Выехали по северной дороге вместе с польскими послами. Остальные пути уже были отрезаны. Для охраны к ним был приставлен отряд, состоящий из 1000 смоленских дворян. Поначалу направились вновь к Ярославлю, чтобы обогнуть с севера районы, уже занятые войсками «Дмитрия».
Приближалась осень со слякотью, холодами и распутицей, поэтому следовало торопиться. На ямах и селах, где содержались сменные лошади, путешественникам тут же предоставляли все необходимое. Однако до польской границы ни Марина, ни Юрий Мнишек не доехали. Под Белой на них напал полковник Зборовский, отправленный Лжедмитрием II. Цель его заключалась в том, чтобы захватить их привезти в Тушинский лагерь. При несомненных военных успехах второго самозванца ему необходимо было убедить всех маловерующих в том, что он — прежний «царь Дмитрий». Лучше всего это могли сделать мнимые жена и тесть.
Тушинцам удалось легко разогнать охрану бывшей царицы и Юрия, поскольку смоляне не захотели проливать за них свою кровь. Однако потом возникли затруднения. Дело в том, что все близкие сторонники второго самозванца прекрасно знали, что он не был прежним «царем Дмитрием», а Марина и ее отец об этом только догадывались. Разоблачить уже второе самозванство для них при желании не было бы особенно сложным. Это означало, что русские провинциальные дворяне, полюбившие первого Лжедмитрия, тут же отшатнулись бы от тушинцев.
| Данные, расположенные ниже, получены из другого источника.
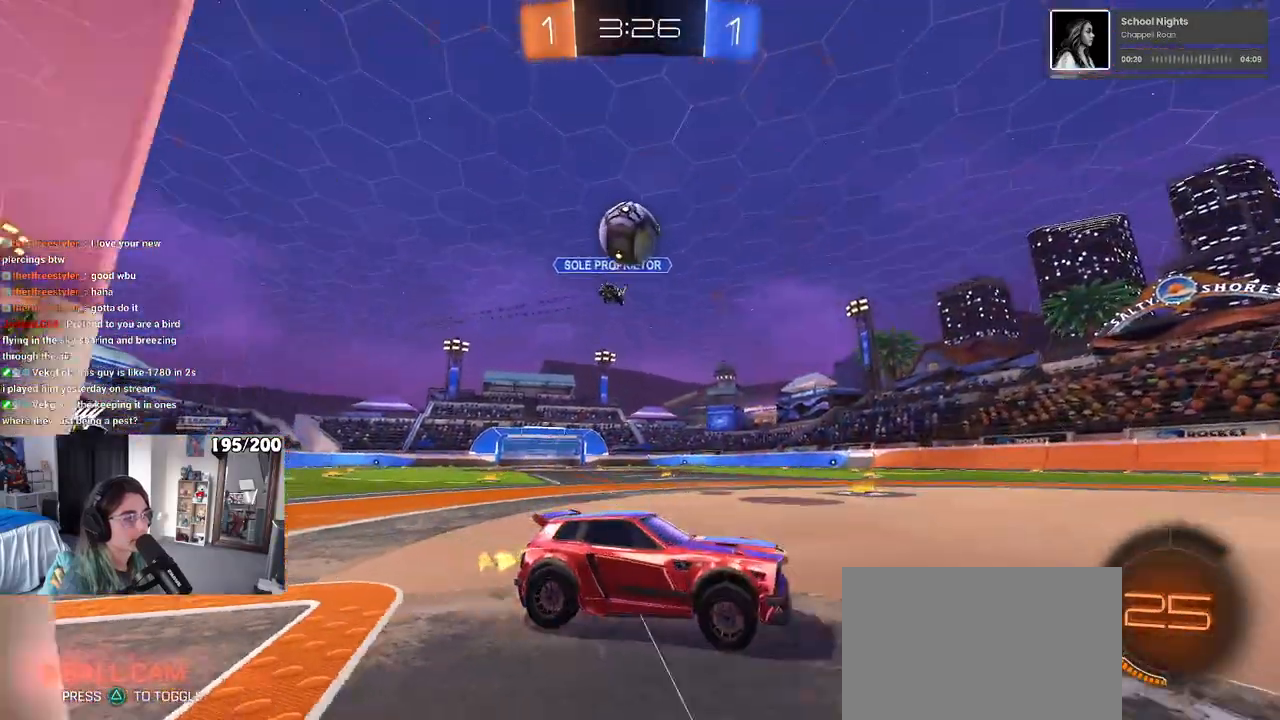
{"buttons": [], "left_stick": "left", "right_stick": "center", "events": [[17, "left_stick", "left"], [167, "left_stick", "center"], [417, "left_stick", "left"]]}
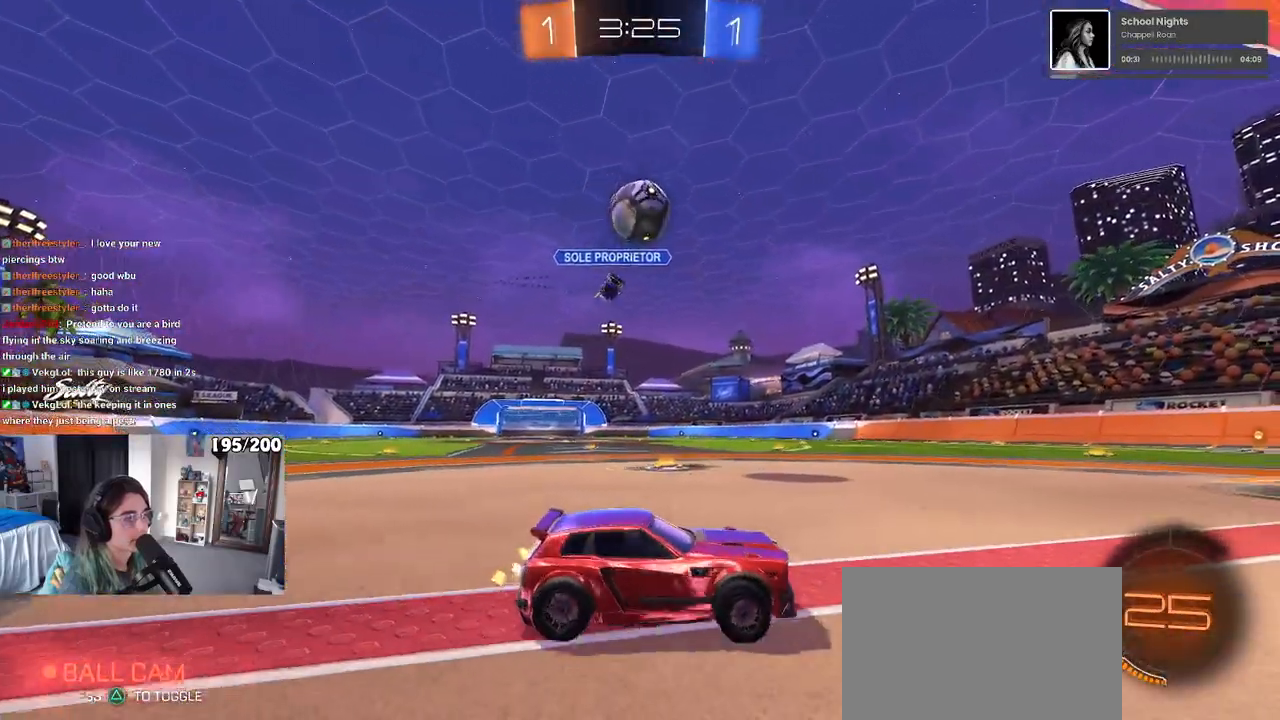
{"buttons": [], "left_stick": "right", "right_stick": "center", "events": [[317, "left_stick", "center"], [483, "left_stick", "right"]]}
В итоге Марину и Юрия Мнишека повезли в стан к гетману Сапеге, с которым они были знакомы, чтобы заранее подготовить к тому, что прежнего Дмитрия они не увидят. Вероятно, сторонники нового самозванца так и не решились открыть Марине правду. Они лишь убедили ее в том, что «муж» с нетерпением ожидает ее в Тушино и вновь готов бросить к ногам весь мир.
Тушинская царица
Радостная и счастливая ехала Марина в табор. После стольких лет невзгод и скитаний наконец-то вновь триумф. Безудержное веселье настолько охватило ее, что она начала петь и звонко смеяться. Вместе с ней хохотали все ее фрейлины. Однако вдруг к карете подъехал молодой шляхтич и тихо сказал: «Марина Юрьевна! Вы веселы и песенки распеваете. Конечно, вам бы следовало радоваться, если бы вы нашли в Тушино настоящего своего мужа, но вы найдете там совсем другого человека».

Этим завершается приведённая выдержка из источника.